Furthermore, a court of law cannot speculate or conjecture on possible facts as it has no jurisdiction to do so. The court cannot go on a wild goose chase to scout or fish for evidence where there is none. A court of law is not permitted by the law to go on a voyage of discovery. The only jurisdiction a court has is to make use of the facts of the case as presented by parties and use same. A court of law cannot do more or less as a Judge is not a soothsayer or a metaphysician. See the case of ORJI V UGOCHUKWU & ORS (2010) LPELR-9136 CA, PG 33-34, PARAS A.  Since the Applicant has failed in availing the court with sufficient, cogent, and credible evidence as to how its members, employees etc. were harassed and intimidated, then that relief of the Applicant must also fail.

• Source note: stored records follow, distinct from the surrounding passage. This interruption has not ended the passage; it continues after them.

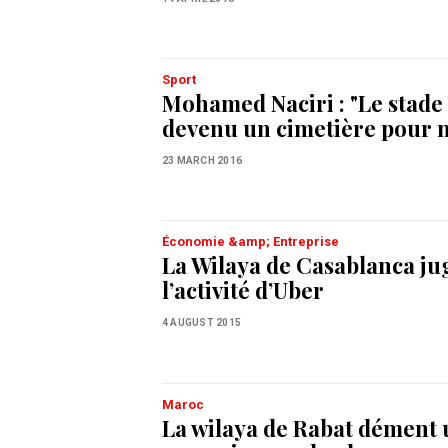
Sport
Mohamed Naciri : "Le stade 
devenu un cimetière pour n
23 MARCH 2016
Économie &amp; Entreprise
La Wilaya de Casablanca jug
l’activité d’Uber
4 AUGUST 2015
Maroc
La wilaya de Rabat dément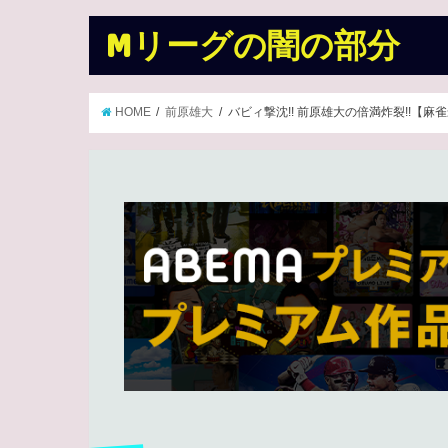
Mリーグの闇の部分
HOME
前原雄大
バビィ撃沈!! 前原雄大の倍満炸裂!!【麻雀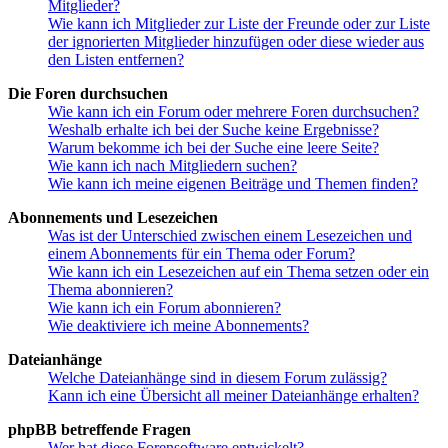
Mitglieder?
Wie kann ich Mitglieder zur Liste der Freunde oder zur Liste
der ignorierten Mitglieder hinzufügen oder diese wieder aus
den Listen entfernen?
Die Foren durchsuchen
Wie kann ich ein Forum oder mehrere Foren durchsuchen?
Weshalb erhalte ich bei der Suche keine Ergebnisse?
Warum bekomme ich bei der Suche eine leere Seite?
Wie kann ich nach Mitgliedern suchen?
Wie kann ich meine eigenen Beiträge und Themen finden?
Abonnements und Lesezeichen
Was ist der Unterschied zwischen einem Lesezeichen und
einem Abonnements für ein Thema oder Forum?
Wie kann ich ein Lesezeichen auf ein Thema setzen oder ein
Thema abonnieren?
Wie kann ich ein Forum abonnieren?
Wie deaktiviere ich meine Abonnements?
Dateianhänge
Welche Dateianhänge sind in diesem Forum zulässig?
Kann ich eine Übersicht all meiner Dateianhänge erhalten?
phpBB betreffende Fragen
Wer hat diese Forensoftware entwickelt?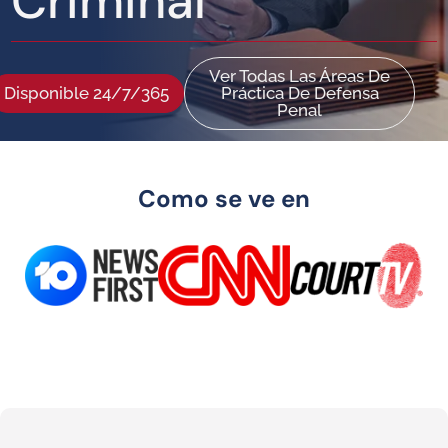
Criminal
Ver Todas Las Áreas De
Disponible 24/7/365
Práctica De Defensa
Penal
Como se ve en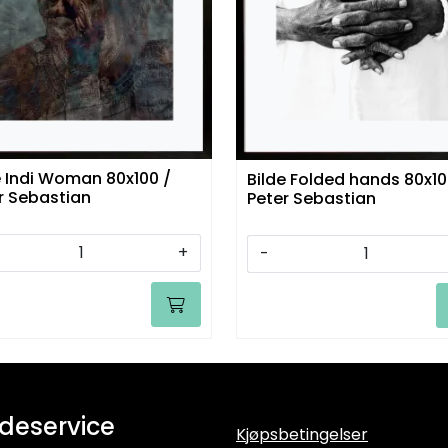
e Indi Woman 80x100 /
Bilde Folded hands 80x10
r Sebastian
Peter Sebastian
+
-
deservice
Kjøpsbetingelser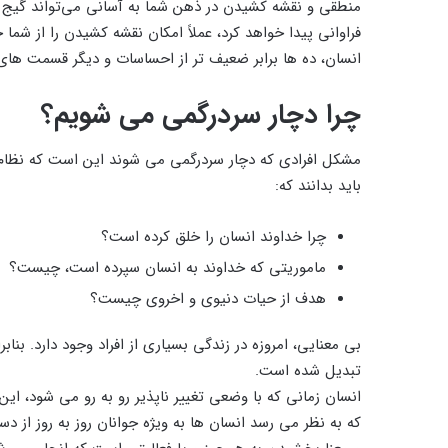
منطقی و نقشه کشیدن در ذهن شما به آسانی می‌تواند گیج و 
فراوانی پیدا خواهد کرد، عملاً امکان نقشه کشیدن را از
انسان، ده ها برابر ضعیف تر از احساسات و دیگر قسمت ها
چرا دچار سردرگمی می شویم؟
مشکل افرادی که دچار سردرگمی می شوند این است که نظام 
باید بدانند که:
چرا خداوند انسان را خلق کرده است؟
ماموریتی که خداوند به انسان سپرده است، چیست؟
هدف از حیات دنیوی و اخروی چیست؟
بی معنایی، امروزه در زندگی بسیاری از افراد وجود دارد. بن
تبدیل شده است.
انسان زمانی که با وضعی تغییر ناپذیر رو به رو می شود، این
که به نظر می رسد انسان ها به ویژه جوانان روز به روز از 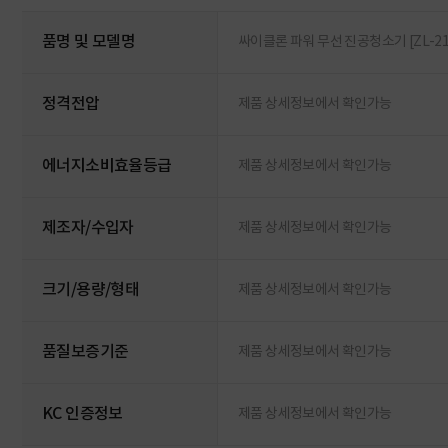
품명 및 모델명
싸이클론 파워 무선 진공청소기 [ZL-21
정격전압
제품 상세정보에서 확인가능
에너지소비효율등급
제품 상세정보에서 확인가능
제조자/수입자
제품 상세정보에서 확인가능
크기/용량/형태
제품 상세정보에서 확인가능
품질보증기준
제품 상세정보에서 확인가능
KC 인증정보
제품 상세정보에서 확인가능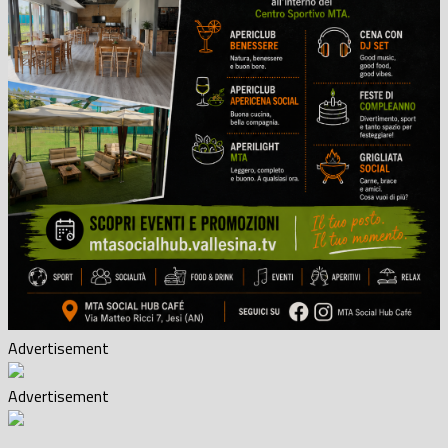
Advertisement
Advertisement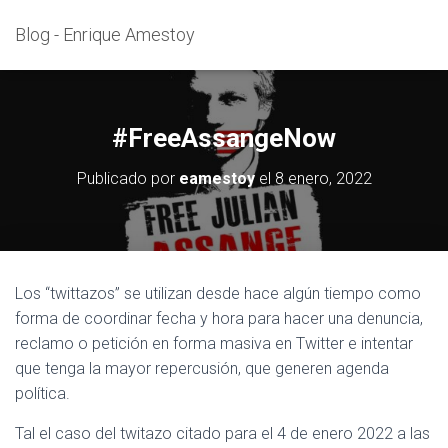
Blog - Enrique Amestoy
#FreeAssangeNow
Publicado por
eamestoy
el
8 enero, 2022
Los “twittazos” se utilizan desde hace algún tiempo como
forma de coordinar fecha y hora para hacer una denuncia,
reclamo o petición en forma masiva en Twitter e intentar
que tenga la mayor repercusión, que generen agenda
política.
Tal el caso del twitazo citado para el 4 de enero 2022 a las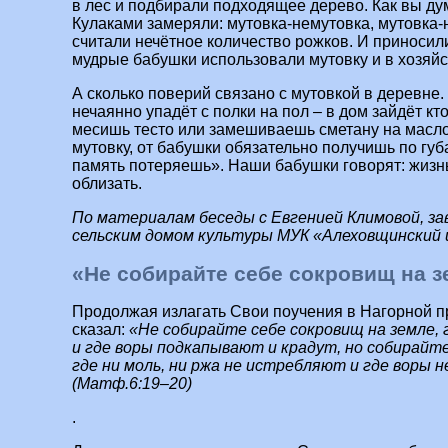
в лес и подбирали подходящее дерево. Как вы дум
Кулаками замеряли: мутовка-немутовка, мутовка-н
считали нечётное количество рожков. И приносил
мудрые бабушки использовали мутовку и в хозяйст
А сколько поверий связано с мутовкой в деревне. 
нечаянно упадёт с полки на пол – в дом зайдёт кт
месишь тесто или замешиваешь сметану на масл
мутовку, от бабушки обязательно получишь по губ
память потеряешь». Наши бабушки говорят: жизнь
облизать.
По материалам беседы с Евгенией Климовой, з
сельским домом культуры МУК «Алеховщинский 
«Не собирайте себе сокровищ на 
Продолжая излагать Свои поучения в Нагорной п
сказал:
«Не собирайте себе сокровищ на земле,
и где воры подкапывают и крадут, но собирайте
где ни моль, ни ржа не истребляют и где воры 
(Матф.6:19–20)
.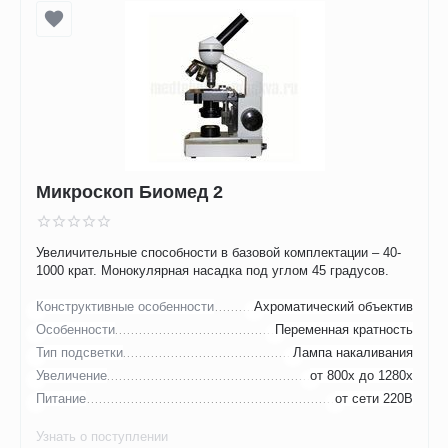
Микроскоп Биомед 2
Увеличительные способности в базовой комплектации – 40-
1000 крат. Монокулярная насадка под углом 45 градусов.
Конструктивные особенности
Ахроматический объектив
Особенности
Переменная кратность
Тип подсветки
Лампа накаливания
Увеличение
от 800х до 1280х
Питание
от сети 220В
Узнать о поступлении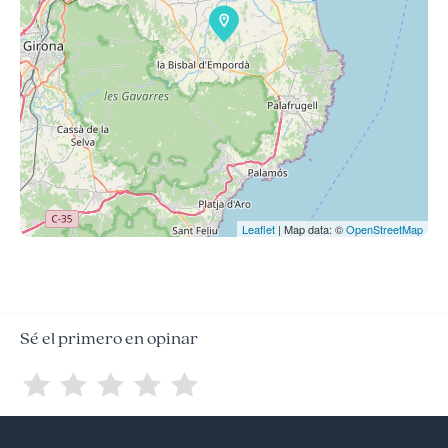
Leaflet
| Map data: ©
OpenStreetMap
Sé el primero en opinar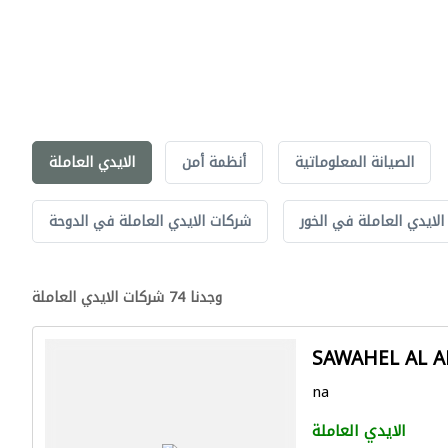
الصيانة المعلوماتية
أنظمة أمن
الايدي العاملة
لايدي العاملة في الخور
شركات الايدي العاملة في الدوحة
وجدنا 74 شركات الايدي العاملة
SAWAHEL AL 
na
الايدي العاملة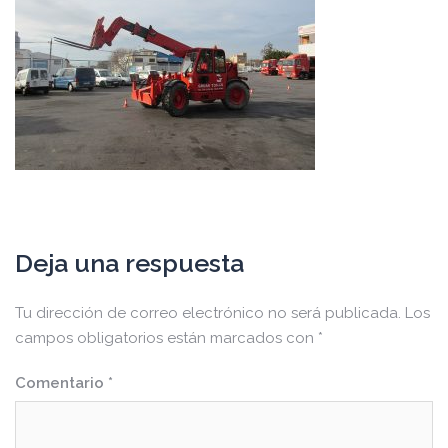
Deja una respuesta
Tu dirección de correo electrónico no será publicada.
Los
campos obligatorios están marcados con
*
Comentario
*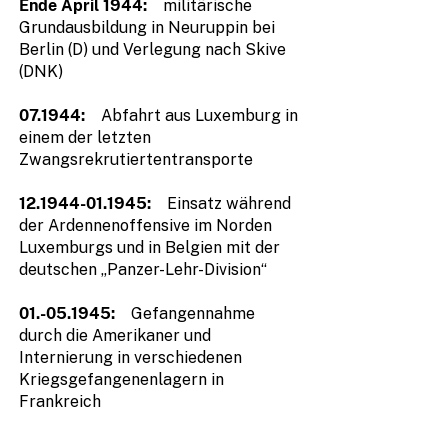
Ende April 1944:
militärische
Grundausbildung in Neuruppin bei
Berlin (D) und Verlegung nach Skive
(DNK)
07.1944:
Abfahrt aus Luxemburg in
einem der letzten
Zwangsrekrutiertentransporte
12.1944-01.1945
:
Einsatz während
der Ardennenoffensive im Norden
Luxemburgs und in Belgien mit der
deutschen „Panzer-Lehr-Division“
01.-05.1945
:
Gefangennahme
durch die Amerikaner und
Internierung in verschiedenen
Kriegsgefangenenlagern in
Frankreich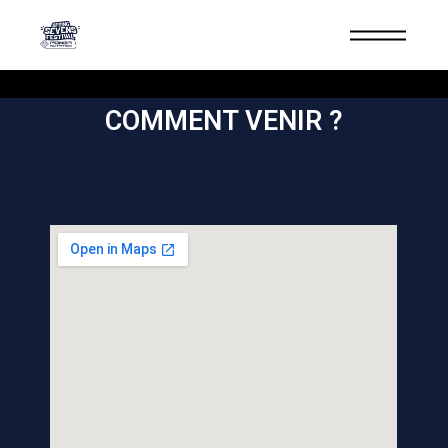
COMMENT VENIR ?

In an interview granted on the 1st day of April 2023 by the Deputy Director of Socio-Economic Rights and Accountability Project (SERAP) in person of Mr Kolawole Oluwadare, he urged the Nigerian government against reducing the civic space with the usage of the Cybercrimes Act and other repressive laws. It is SERAP’s belief that the immediate enforcement of the ECOWAS judgment would enhance the freedom of press and of speech. It is important to state that the ECOWAS Court of Justice re-echoed in its judgment of 25th of March 2022 in the suit filed by SERAP against the Nigerian Government that Section 24 of the Cybercrimes (Prohibition, Prevention, Etc.) Act 2015 should be amended or repealed as it infringes on the fundamental rights of the Nigerian Citizens.

It is therefore high time for the Nigerian Government to comply with the judgments of the ECOWAS Community Court of Justice in the suits filed by SERAP and Incorporated Trustees of Laws and Rights Awareness Initiative, by amending or repealing the said Section 24 of the Cybercrimes Act as the decision of the said court is final and cannot be appealed against. This is because an order of court must be obeyed at all times. Obedience to order of court is part and parcel of the rule of law which in turn is sine qua non for orderliness and development of democracy in any society. See the case of OGUNLEYE V AINA (2012) LPELR-7877 CA, PG 55-56, PARAS F-D. On the contrary, disobedience to an order of the court is capable of igniting chaos and anarchy in any country. The non-compliance with the Judgment of the ECOWAS Court of Justice can be sanctioned under Article 24 of the Supplementary Protocol of the ECOWAS Court, and Article 77 of the ECOWAS Treaty.